Produce a word-for-word copy of the data that follows, excluding images.

(Extracted data)

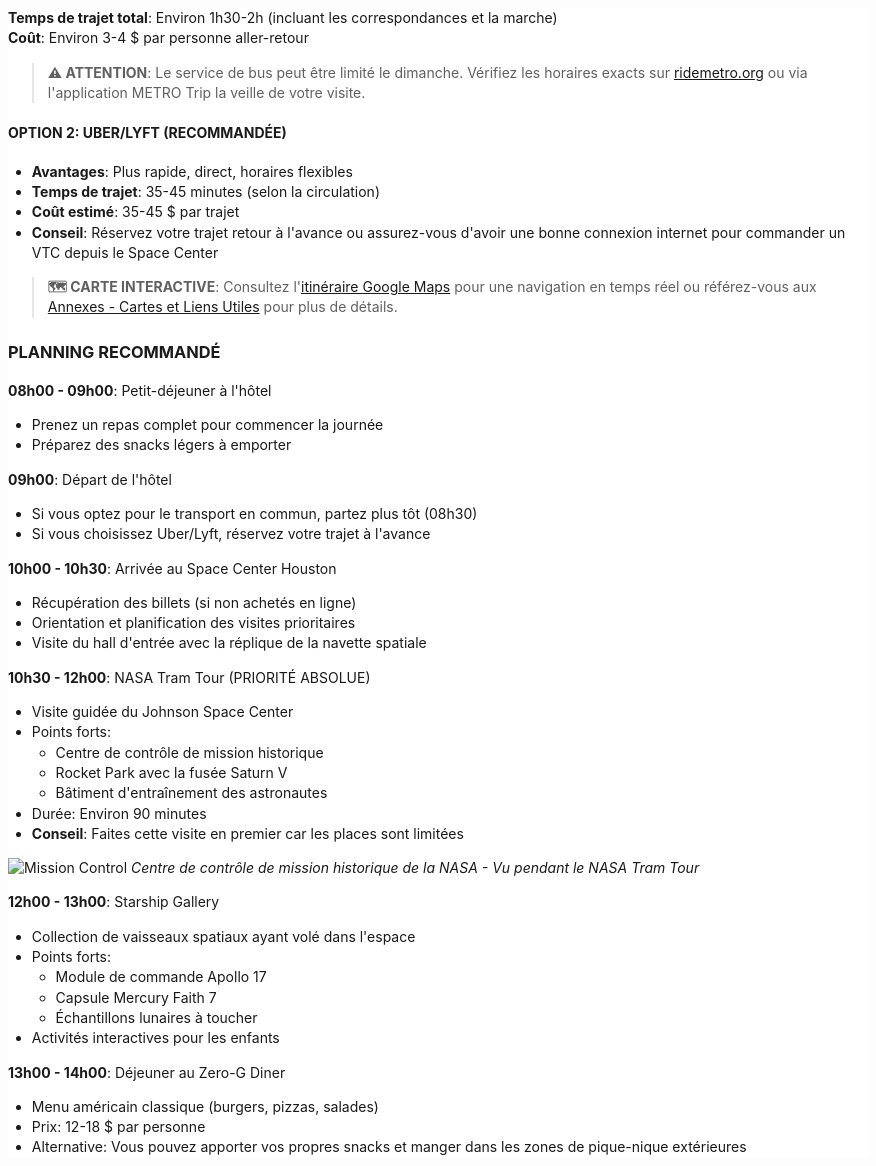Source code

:**Temps de trajet total**: Environ 1h30-2h (incluant les correspondances et la marche)  
**Coût**: Environ 3-4 $ par personne aller-retour

> **⚠️ ATTENTION**: Le service de bus peut être limité le dimanche. Vérifiez les horaires exacts sur [ridemetro.org](https://www.ridemetro.org/) ou via l'application METRO Trip la veille de votre visite.

#### OPTION 2: UBER/LYFT (RECOMMANDÉE)
- **Avantages**: Plus rapide, direct, horaires flexibles
- **Temps de trajet**: 35-45 minutes (selon la circulation)
- **Coût estimé**: 35-45 $ par trajet
- **Conseil**: Réservez votre trajet retour à l'avance ou assurez-vous d'avoir une bonne connexion internet pour commander un VTC depuis le Space Center

> **🗺️ CARTE INTERACTIVE**: Consultez l'[itinéraire Google Maps](https://goo.gl/maps/wNHRGZ8JkKqJfBJC7) pour une navigation en temps réel ou référez-vous aux [Annexes - Cartes et Liens Utiles](Annexes%20-%20Cartes%20et%20Liens%20Utiles.md) pour plus de détails.

### PLANNING RECOMMANDÉ

**08h00 - 09h00**: Petit-déjeuner à l'hôtel
- Prenez un repas complet pour commencer la journée
- Préparez des snacks légers à emporter

**09h00**: Départ de l'hôtel
- Si vous optez pour le transport en commun, partez plus tôt (08h30)
- Si vous choisissez Uber/Lyft, réservez votre trajet à l'avance

**10h00 - 10h30**: Arrivée au Space Center Houston
- Récupération des billets (si non achetés en ligne)
- Orientation et planification des visites prioritaires
- Visite du hall d'entrée avec la réplique de la navette spatiale

**10h30 - 12h00**: NASA Tram Tour (PRIORITÉ ABSOLUE)
- Visite guidée du Johnson Space Center
- Points forts:
  - Centre de contrôle de mission historique
  - Rocket Park avec la fusée Saturn V
  - Bâtiment d'entraînement des astronautes
- Durée: Environ 90 minutes
- **Conseil**: Faites cette visite en premier car les places sont limitées

![Mission Control](https://images.unsplash.com/photo-1454789476662-53eb23ba5907?ixlib=rb-1.2.1&auto=format&fit=crop&w=1350&q=80)
*Centre de contrôle de mission historique de la NASA - Vu pendant le NASA Tram Tour*

**12h00 - 13h00**: Starship Gallery
- Collection de vaisseaux spatiaux ayant volé dans l'espace
- Points forts:
  - Module de commande Apollo 17
  - Capsule Mercury Faith 7
  - Échantillons lunaires à toucher
- Activités interactives pour les enfants

**13h00 - 14h00**: Déjeuner au Zero-G Diner
- Menu américain classique (burgers, pizzas, salades)
- Prix: 12-18 $ par personne
- Alternative: Vous pouvez apporter vos propres snacks et manger dans les zones de pique-nique extérieures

(End Extracted data)

→ Output of the task:
Source code

:**Temps de trajet total**: Environ 1h30-2h (incluant les correspondances et la marche)  
**Coût**: Environ 3-4 $ par personne aller-retour

> **⚠️ ATTENTION**: Le service de bus peut être limité le dimanche. Vérifiez les horaires exacts sur [ridemetro.org](https://www.ridemetro.org/) ou via l'application METRO Trip la veille de votre visite.

#### OPTION 2: UBER/LYFT (RECOMMANDÉE)
- **Avantages**: Plus rapide, direct, horaires flexibles
- **Temps de trajet**: 35-45 minutes (selon la circulation)
- **Coût estimé**: 35-45 $ par trajet
- **Conseil**: Réservez votre trajet retour à l'avance ou assurez-vous d'avoir une bonne connexion internet pour commander un VTC depuis le Space Center

> **🗺️ CARTE INTERACTIVE**: Consultez l'[itinéraire Google Maps](https://goo.gl/maps/wNHRGZ8JkKqJfBJC7) pour une navigation en temps réel ou référez-vous aux [Annexes - Cartes et Liens Utiles](Annexes%20-%20Cartes%20et%20Liens%20Utiles.md) pour plus de détails.

### PLANNING RECOMMANDÉ

**08h00 - 09h00**: Petit-déjeuner à l'hôtel
- Prenez un repas complet pour commencer la journée
- Préparez des snacks légers à emporter

**09h00**: Départ de l'hôtel
- Si vous optez pour le transport en commun, partez plus tôt (08h30)
- Si vous choisissez Uber/Lyft, réservez votre trajet à l'avance

**10h00 - 10h30**: Arrivée au Space Center Houston
- Récupération des billets (si non achetés en ligne)
- Orientation et planification des visites prioritaires
- Visite du hall d'entrée avec la réplique de la navette spatiale

**10h30 - 12h00**: NASA Tram Tour (PRIORITÉ ABSOLUE)
- Visite guidée du Johnson Space Center
- Points forts:
  - Centre de contrôle de mission historique
  - Rocket Park avec la fusée Saturn V
  - Bâtiment d'entraînement des astronautes
- Durée: Environ 90 minutes
- **Conseil**: Faites cette visite en premier car les places sont limitées

![Mission Control](https://images.unsplash.com/photo-1454789476662-53eb23ba5907?ixlib=rb-1.2.1&auto=format&fit=crop&w=1350&q=80)
*Centre de contrôle de mission historique de la NASA - Vu pendant le NASA Tram Tour*

**12h00 - 13h00**: Starship Gallery
- Collection de vaisseaux spatiaux ayant volé dans l'espace
- Points forts:
  - Module de commande Apollo 17
  - Capsule Mercury Faith 7
  - Échantillons lunaires à toucher
- Activités interactives pour les enfants

**13h00 - 14h00**: Déjeuner au Zero-G Diner
- Menu américain classique (burgers, pizzas, salades)
- Prix: 12-18 $ par personne
- Alternative: Vous pouvez apporter vos propres snacks et manger dans les zones de pique-nique extérieures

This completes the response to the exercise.